Options abound for Northampton Courthouse
JACKSON — Simply put, the Northampton County Courthouse is not sufficient for current and future judicial needs.
Last week, county and judicial officials saw what they already knew about the 151-year-old facility…this time in ink and on paper.
At a special called meeting of the Northampton County Courthouse Facility and Security Committee, representatives with Moseley Architects presented their initial findings after conducting a needs assessment on the courthouse.
The committee was presented with three possible options: to renovate the existing courthouse, build a new courthouse at the existing site or build a new courthouse at an alternate site with future expansion for a new jail and law enforcement center. The options’ current market prices to carry out the work are estimated from $2.5 million to $11.1 million.
“What we’ve got to cover today is to recap what our process is; to share with you our initial findings, to go over those with you,” said Moseley Vice President Dan Mace to the committee. “And to go over those with you to seek some guidance so that we can solidify and finalize our report to the commissioners somewhere around the end of the month.”

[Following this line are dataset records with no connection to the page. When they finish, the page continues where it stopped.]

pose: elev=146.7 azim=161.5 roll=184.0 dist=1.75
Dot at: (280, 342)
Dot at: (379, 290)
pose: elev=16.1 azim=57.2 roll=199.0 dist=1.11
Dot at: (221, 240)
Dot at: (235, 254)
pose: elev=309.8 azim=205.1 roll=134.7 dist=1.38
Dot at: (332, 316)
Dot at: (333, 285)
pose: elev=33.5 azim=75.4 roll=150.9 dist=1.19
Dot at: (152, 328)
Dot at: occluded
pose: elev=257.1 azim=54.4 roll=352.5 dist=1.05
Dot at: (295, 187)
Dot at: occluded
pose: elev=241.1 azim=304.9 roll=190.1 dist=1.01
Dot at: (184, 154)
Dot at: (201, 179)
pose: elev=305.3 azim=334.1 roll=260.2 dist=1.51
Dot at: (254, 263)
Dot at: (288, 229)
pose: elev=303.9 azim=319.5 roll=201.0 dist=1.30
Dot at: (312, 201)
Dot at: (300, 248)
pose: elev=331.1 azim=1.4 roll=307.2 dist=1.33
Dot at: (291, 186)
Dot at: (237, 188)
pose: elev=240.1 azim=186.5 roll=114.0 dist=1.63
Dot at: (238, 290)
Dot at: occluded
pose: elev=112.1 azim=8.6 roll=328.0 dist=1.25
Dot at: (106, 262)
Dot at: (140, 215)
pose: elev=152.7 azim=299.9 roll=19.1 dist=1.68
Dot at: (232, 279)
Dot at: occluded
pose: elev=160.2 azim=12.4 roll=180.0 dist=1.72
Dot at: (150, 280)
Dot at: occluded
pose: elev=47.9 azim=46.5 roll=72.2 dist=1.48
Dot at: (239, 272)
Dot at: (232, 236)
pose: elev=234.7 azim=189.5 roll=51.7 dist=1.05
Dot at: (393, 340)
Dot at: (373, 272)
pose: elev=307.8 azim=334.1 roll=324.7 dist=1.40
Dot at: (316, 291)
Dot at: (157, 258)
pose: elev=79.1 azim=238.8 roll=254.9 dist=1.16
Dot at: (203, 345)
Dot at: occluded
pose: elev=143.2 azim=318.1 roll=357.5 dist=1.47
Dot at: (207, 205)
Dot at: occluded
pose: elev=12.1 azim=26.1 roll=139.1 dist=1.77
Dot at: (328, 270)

Nelda Leon, Moseley’s Director of Criminal Justice Consulting and Project Manager, went over a draft report of the needs assessment with the committee members.
Representatives with Moseley met with the committee last month and received input from the key stakeholders; interviews with individuals were conducted; and tours of the courthouse were conducted for the study. Projected case filings were also taken into account.
Leon said the county’s population was also taken into account. Though the county’s growth is not dramatic in comparison to state trends, Leon suggested an area such as Northampton could become attractive down the road.
“Part of planning is anticipating those scenarios,” she said.
Leon added that while the county’s population is not growing dramatically, court case filings, particularly in the last couple of years, are more significant.
The study listed several issues that needed to be addressed, all of which have been discussed in previous meetings of the Facility and Security Committee. Those issues include security and concerns ranging from the public access to traffic flow of judges/defendants/witnesses/victims, inmates being transported across the street, HAVAC issues, mold and a bat infestation.
Designated meeting spaces and compliance with the Americans with Disabilities Act were also identified as a need.
“We determined that the square footage of courthouse and the Eley Annex Building is around 29,900 and you really, by these standards with the staffing you have today and the needs you have today and the programs that are in place today. …you almost need double (of what you have),” she said.
The firm projected the total space for the courthouse, including the Tax Department and the Register of Deeds, is 62,116 square feett. In the next 20 years, the projected need is 70,923 square feet.
Mace presented the committee with three options to the committee:
The first option Mace described as a “Band Aid” approach and would require heavy renovations would be done to the courthouse.
The option would also include:
The construction of a secure vehicular sally port connected to a new inmate corridor with new inmate holding areas.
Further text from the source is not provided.